Por que é que os grandes países de acolhimento deveriam ser incentivados a assumir a responsabilidade da União Europeia (UE) pela proteção dos refugiados, quando a própria UE se recusa a defender o direito de asilo no seu território?
É assim que termina o Joint Statement assinado por 95 ONG a 9 de julho de 2024. Essa é a pergunta que fica ao ler-se o comunicado que pede à nova liderança da UE que proteja o direito ao asilo, cessando as práticas do seu outsourcing em países terceiros.

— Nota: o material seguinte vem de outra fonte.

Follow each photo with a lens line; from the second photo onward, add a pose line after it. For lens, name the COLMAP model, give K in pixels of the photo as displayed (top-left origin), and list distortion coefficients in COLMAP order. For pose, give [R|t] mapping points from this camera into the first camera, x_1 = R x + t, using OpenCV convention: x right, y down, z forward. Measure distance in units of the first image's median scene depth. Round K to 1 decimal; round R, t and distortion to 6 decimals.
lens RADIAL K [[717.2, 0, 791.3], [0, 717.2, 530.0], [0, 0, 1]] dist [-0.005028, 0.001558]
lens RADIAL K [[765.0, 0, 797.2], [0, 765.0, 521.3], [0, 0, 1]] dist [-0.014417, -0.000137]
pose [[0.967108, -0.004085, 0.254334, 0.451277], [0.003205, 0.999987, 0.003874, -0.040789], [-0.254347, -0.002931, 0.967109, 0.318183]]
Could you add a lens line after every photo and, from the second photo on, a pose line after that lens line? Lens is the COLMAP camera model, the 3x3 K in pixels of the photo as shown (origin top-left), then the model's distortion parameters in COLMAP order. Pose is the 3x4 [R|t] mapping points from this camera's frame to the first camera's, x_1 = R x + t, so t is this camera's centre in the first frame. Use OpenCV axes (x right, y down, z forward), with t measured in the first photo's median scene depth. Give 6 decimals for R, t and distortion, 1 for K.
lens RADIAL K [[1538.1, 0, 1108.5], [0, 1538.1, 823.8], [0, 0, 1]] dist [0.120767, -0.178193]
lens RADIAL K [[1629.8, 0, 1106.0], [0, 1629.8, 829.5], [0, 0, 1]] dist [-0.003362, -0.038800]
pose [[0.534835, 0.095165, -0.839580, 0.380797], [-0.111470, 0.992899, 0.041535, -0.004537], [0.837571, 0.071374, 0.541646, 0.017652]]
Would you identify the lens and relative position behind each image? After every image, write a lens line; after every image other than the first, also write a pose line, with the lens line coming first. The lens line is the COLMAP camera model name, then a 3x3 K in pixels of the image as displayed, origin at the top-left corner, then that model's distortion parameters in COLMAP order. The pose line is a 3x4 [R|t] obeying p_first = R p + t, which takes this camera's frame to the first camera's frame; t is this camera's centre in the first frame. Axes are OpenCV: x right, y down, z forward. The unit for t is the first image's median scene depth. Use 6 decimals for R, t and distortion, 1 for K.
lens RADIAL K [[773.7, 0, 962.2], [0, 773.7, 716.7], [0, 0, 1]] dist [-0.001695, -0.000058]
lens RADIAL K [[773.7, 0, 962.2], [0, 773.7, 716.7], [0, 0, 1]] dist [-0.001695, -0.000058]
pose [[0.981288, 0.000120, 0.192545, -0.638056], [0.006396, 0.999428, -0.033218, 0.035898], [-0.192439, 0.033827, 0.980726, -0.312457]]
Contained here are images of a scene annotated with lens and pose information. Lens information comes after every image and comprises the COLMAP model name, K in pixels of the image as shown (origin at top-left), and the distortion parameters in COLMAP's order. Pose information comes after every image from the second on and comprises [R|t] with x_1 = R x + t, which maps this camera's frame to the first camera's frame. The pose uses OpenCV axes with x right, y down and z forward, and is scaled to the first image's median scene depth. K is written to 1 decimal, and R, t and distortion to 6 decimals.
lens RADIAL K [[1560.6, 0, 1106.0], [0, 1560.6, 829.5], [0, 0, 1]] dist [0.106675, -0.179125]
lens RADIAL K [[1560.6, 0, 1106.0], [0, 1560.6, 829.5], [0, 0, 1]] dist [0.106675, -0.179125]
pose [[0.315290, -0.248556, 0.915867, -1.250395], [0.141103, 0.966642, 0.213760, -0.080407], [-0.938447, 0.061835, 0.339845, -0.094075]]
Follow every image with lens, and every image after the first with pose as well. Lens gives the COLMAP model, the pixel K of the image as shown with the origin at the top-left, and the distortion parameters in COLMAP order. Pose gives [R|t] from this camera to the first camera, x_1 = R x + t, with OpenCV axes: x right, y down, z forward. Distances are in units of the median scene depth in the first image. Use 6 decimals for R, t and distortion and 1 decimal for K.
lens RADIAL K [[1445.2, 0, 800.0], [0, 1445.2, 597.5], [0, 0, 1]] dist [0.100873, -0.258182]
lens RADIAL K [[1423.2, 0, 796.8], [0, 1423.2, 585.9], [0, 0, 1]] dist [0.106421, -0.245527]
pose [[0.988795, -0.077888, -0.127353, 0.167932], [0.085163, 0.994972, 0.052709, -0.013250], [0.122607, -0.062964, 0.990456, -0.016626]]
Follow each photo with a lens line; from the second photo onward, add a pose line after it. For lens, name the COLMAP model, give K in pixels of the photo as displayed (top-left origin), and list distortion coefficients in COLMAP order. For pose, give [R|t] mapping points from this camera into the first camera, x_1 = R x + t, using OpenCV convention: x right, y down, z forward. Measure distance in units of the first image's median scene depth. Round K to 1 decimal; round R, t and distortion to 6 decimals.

Quando o primeiro caso de outsourcing do asilo chegou ao Tribunal Europeu de Direitos Humanos, em 2012, a resposta foi clara: um Estado Membro (EM) não pode fugir às responsabilidades internacionais invocando obrigações decorrentes de acordos com países terceiros. Reconhecendo que a única forma eficaz de pedir asilo na UE é em solo europeu, a viabilidade jurídica e prática do outsourcing é quase nula. Em 2018, a UE reiterou que o outsourcing do asilo é uma clara violação do direito da União Europeia e Internacional: como poderá a UE dizer que o direito ao asilo está assegurado em países terceiros, se o processo está fora do âmbito legislativo europeu e do escrutínio democrático que lhe é devido?
Contudo, hoje, não só vemos mais acordos a nascer entre EM e países terceiros, como estes acordos são apoiados pela UE, com fundos europeus. Assim, cumpre explicar por que razão o outsourcing do asilo não é viável, tirando lições de outros países que já o usam há bastante tempo, como a Austrália, Espanha e Estados Unidos.
Em primeiro lugar, falta de certeza legal. Qual o enquadramento jurídico? São campos de detenção ou campos de acolhimento de migrantes? Por quanto tempo são obrigados a permanecer nestes campos? Como podem contestar qualquer decisão sobre o seu caso? Qual o papel das agências europeias no escrutínio destes acordos?
Segundo, a falta de mecanismos de reinstalação. Não é suficiente celebrar acordos de externalização do asilo países terceiros, sem estabelecer mecanismos de reinstalação para os EM. Sendo o objetivo do outsourcing do asilo iniciar o processo num país terceiro, o objetivo final é terminá-lo num EM. Como vemos com o acordo UE-Turquia, os mecanismos de reinstalação não funcionam. Enquanto não existir um sistema asilo forte e comum a toda a UE, com vias migratórias legais e seguras que complementem a reinstalação, esta nunca irá funcionar – e, por isso, o outsourcing do asilo também não.
Terceiro: o custo. O Memorando de Entendimento Itália-Líbia até hoje custou à UE 42 milhões de euros; o Acordo UE-Egipto, vai custar à UE (entenda-se a todos os europeus), 7.4 mil milhões de euros, dos quais 200 milhões são destinados a questões migratórias. Países onde a tortura e o tratamento cruel e degradante são sistematicamente usados contra migrantes ou onde a pena de morte é permitida – e onde nada disto é segredo. Para além do custo elevado, estes acordos deixam a UE nas mãos destes Estados que instrumentalizam as pessoas migrantes como arma de negociação com a UE, como aconteceu com a Turquia.
Só se pode concluir pela ineficácia do outsourcing do asilo. Embora a retórica política seja recorrente atualmente, é sempre incompleta. A verdade é que, até se criarem e reforçarem as vias migratórias legais e seguras para se chegar à UE – como o visto humanitário – o número de chegadas irregulares irá sempre ser uma realidade, por muitos acordos que a UE faça ou por muitos milhões que atire para cima do problema.
* Os jesuítas em Portugal assumem a gestão editorial do Ponto SJ, mas os textos de opinião vinculam apenas os seus autores.